Having 2-GW lines also could provide “head room” for capacity in the event of outages, Shattuck said. For example, with three 2-GW lines operating with a capacity of 1,500 MW each, if one line trips off, the other two lines can each pick up 500 MW of capacity, “so the system only loses 500 MW, well below the current contingency,” he said.
“The ability to pick up extra power just increases the more lines that are connected to shore and networked offshore,” Shattuck said. “So, in a way, the challenge is just getting over the near term … and getting these first projects built. In a way, the offshore grid becomes a solution to the constraints of the onshore side.”
Regional solutions can also be more finely tuned, Magness said.
“The regions that have seen more resources, wind and solar systems, some of what they have realized is … you’ve got to slice this thing a lot more finely than you used to,” he said. “You need to procure reserves during demonstrated hours and minutes when you need them, and you don’t need to procure reserves at the same levels when you don’t.

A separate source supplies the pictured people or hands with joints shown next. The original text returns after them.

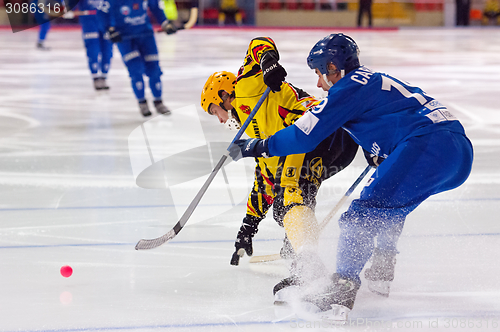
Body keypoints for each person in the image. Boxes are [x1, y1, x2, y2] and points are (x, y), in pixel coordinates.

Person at [231, 33, 473, 321]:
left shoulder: (346, 89)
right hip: (455, 148)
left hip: (427, 144)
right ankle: (383, 265)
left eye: (320, 73)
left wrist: (257, 146)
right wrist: (387, 148)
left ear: (334, 68)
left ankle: (343, 286)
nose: (319, 83)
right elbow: (401, 112)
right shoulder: (371, 79)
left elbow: (302, 136)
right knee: (390, 206)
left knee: (361, 214)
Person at [200, 38, 360, 293]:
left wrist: (267, 63)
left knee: (290, 194)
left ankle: (308, 266)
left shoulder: (246, 87)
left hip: (321, 132)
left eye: (214, 110)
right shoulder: (254, 131)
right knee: (284, 203)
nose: (219, 119)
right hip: (332, 144)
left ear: (223, 95)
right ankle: (301, 249)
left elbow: (257, 44)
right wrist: (248, 228)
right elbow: (265, 178)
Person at [96, 0, 177, 117]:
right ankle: (142, 102)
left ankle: (159, 102)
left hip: (146, 35)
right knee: (136, 70)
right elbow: (102, 13)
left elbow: (156, 7)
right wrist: (109, 30)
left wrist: (165, 23)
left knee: (154, 70)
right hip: (125, 38)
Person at [64, 0, 113, 90]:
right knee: (93, 50)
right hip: (89, 22)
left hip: (107, 21)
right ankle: (95, 77)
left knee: (107, 51)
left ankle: (104, 77)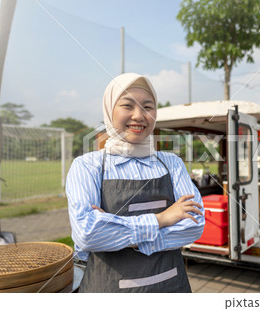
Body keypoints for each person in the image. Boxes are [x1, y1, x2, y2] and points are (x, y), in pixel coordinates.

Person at [66, 73, 204, 293]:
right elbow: (88, 234)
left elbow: (194, 225)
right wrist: (161, 219)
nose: (139, 115)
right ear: (109, 110)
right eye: (128, 105)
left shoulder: (172, 163)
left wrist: (116, 232)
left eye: (148, 107)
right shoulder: (87, 166)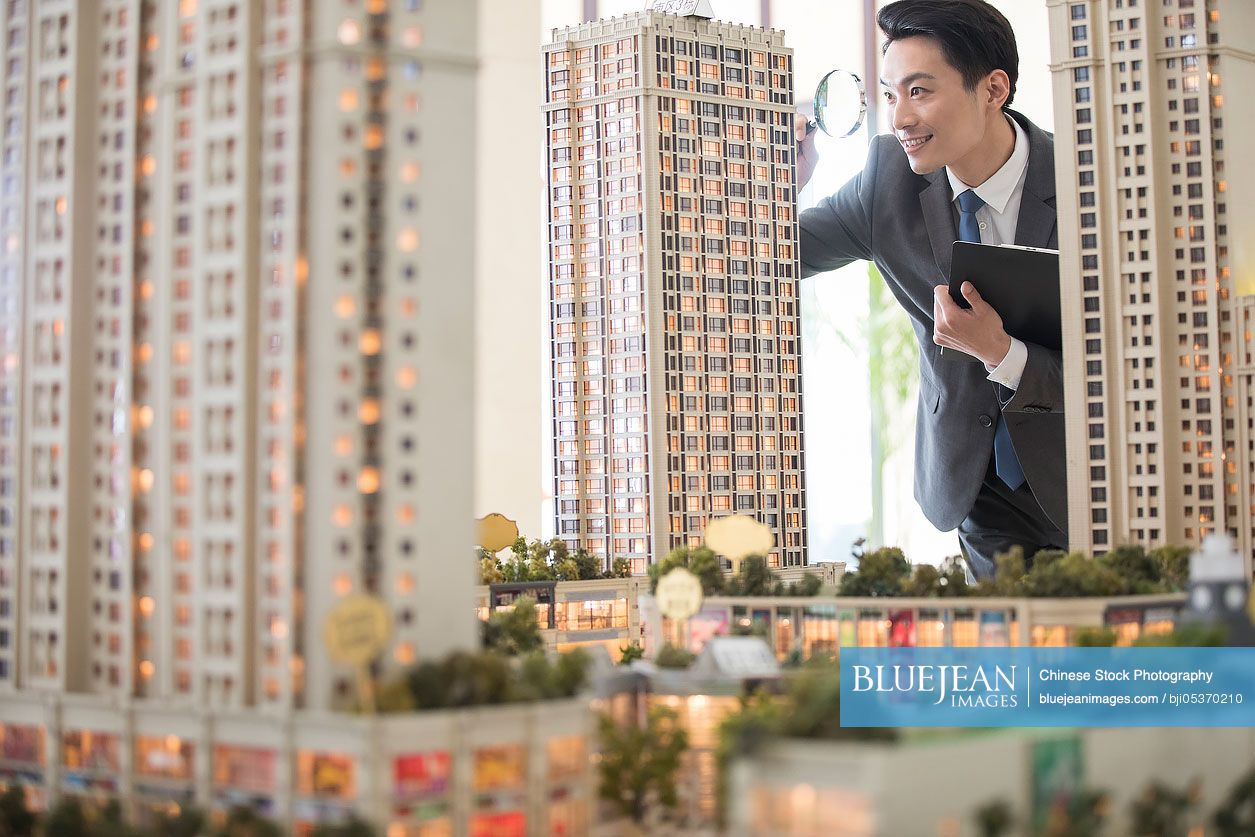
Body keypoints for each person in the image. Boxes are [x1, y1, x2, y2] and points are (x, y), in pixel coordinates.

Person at [796, 0, 1065, 580]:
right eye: (891, 95)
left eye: (920, 91)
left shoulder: (1085, 184)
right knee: (1016, 657)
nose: (899, 118)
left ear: (993, 89)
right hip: (978, 487)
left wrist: (1001, 353)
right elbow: (773, 256)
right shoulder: (886, 179)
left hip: (1096, 479)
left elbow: (1132, 370)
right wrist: (774, 181)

“You start to see what those patterns are, what seasons of the year in your particular region require [you] to have more reserves on hand, and you’re able to run the system more efficiently based on everything you’ve got on the system,” he said.
Such procurement strategies could also allow grid operators to take advantage of the “extremely fast response times” batteries can offer, he said.
Both Karandikar and Shah said that the foundation for such changes will be good research and good computer models, supported by industry.
“If you’re looking or asking people to come up with a realistic limit, we should be able to make sure that we are providing them with good information,” Karandikar said. It is incumbent upon industry to ensure “planners have enough tools,” he said.
“It will be possible that we can maintain reserves offshore, provided we are able to forecast accurately how much capacity is available,” Shah said, noting that NREL has run demonstrations of such forecasting. “It is possible if we have a coordinated design for the offshore wind generation.”
Magness sees a range of benefits for meshed HVDC offshore transmission and more flexible approaches to MSSC limits, including less curtailment and opportunities for redispatch, “being able to move the power around through software systems in much more effective ways,” he said.
The task ahead is to think “in terms of building out a network not only to optimize the amount of wind that comes into the system but provides the maximum controllability, flexibility benefits that we can get from HVDC technology,” he said.
“How do we imagine them in a world where we have a grid that serves load onshore but also a grid that doesn’t have load sitting next to it in the ocean?” he said.